The Black Woman is God (TBWIG) celebrates the Black female presence as the highest spiritual form – God, and challenges viewers to do the same. Artists bring history and culture alive by refocusing the audience on where humanity really began--the womb of the African woman through musical, performing, and visual artists.

Karen Seneferu

 
 

 THE BLACK WOMAN IS GOD

In 2021, The Black Woman is God virtual exhibition will assert that celebrating Black women is essential to building a more just society and a sustainable future. The project will explore the intersectionality of race, age, and gender and will dismantle stereotypes of Black women. TBWG will reach out across global communities to reclaim physical space historically denied Black women artists. In doing so, generations will reclaim the legacy of Black women artists.

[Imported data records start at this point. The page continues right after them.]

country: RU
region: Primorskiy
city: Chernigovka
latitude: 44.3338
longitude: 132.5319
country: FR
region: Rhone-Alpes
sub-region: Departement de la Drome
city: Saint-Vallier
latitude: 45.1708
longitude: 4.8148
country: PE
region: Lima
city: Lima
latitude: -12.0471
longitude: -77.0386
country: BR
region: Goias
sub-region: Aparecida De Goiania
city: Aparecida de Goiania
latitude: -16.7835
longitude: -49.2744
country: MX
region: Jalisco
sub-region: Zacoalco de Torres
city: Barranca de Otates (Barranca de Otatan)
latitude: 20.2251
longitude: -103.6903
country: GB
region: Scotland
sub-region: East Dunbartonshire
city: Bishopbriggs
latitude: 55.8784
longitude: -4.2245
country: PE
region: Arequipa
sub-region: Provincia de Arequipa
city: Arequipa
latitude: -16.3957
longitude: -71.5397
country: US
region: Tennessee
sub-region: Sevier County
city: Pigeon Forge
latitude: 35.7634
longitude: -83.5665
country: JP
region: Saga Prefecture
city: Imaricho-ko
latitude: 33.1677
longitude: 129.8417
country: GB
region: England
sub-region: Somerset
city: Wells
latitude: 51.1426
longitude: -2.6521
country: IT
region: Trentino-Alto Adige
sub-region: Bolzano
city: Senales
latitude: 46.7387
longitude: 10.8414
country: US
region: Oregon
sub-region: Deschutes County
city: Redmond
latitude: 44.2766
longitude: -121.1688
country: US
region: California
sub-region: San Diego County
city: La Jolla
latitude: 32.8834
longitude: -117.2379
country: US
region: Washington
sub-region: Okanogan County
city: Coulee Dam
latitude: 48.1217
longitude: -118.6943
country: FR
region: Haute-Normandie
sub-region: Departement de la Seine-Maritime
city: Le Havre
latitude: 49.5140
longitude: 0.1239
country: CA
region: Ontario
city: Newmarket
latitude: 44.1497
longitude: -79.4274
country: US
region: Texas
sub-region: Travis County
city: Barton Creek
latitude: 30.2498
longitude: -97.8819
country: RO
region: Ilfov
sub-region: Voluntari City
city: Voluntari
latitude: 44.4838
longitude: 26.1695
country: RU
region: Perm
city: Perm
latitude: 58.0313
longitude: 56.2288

TBWIG exhibitions reconfigure communal trauma, employing African, Diaspora traditions and practices, connecting dance forms rooted in cultural, historical and cosmological recognition in public spaces with recognizable African motifs embedded in the form. The program will provide a bridge to the meaning of the expressions, exploring the deep cultural connections of the artists to their work. The mission is to assert that we are moving beyond embattled ideologies and communities toward African spiritual growth.

The community connections will address the varying artistic mediums of visual and performing arts, workshops, and artist talks all designed to re-remember that Black people are the first human beings that have contribute to global society- beyond African culture.

The 2020 Black Woman is God exhibition will explore the intersectionality of race, age, and gender and will examine Black women's contributions as artists, healers, and social change-makers. The exhibition will feature over 80 new works by Black women employing painting, drawing, sculpture, photography, film/video, mixed, new media, and performance, showing that when Black women create, they are God.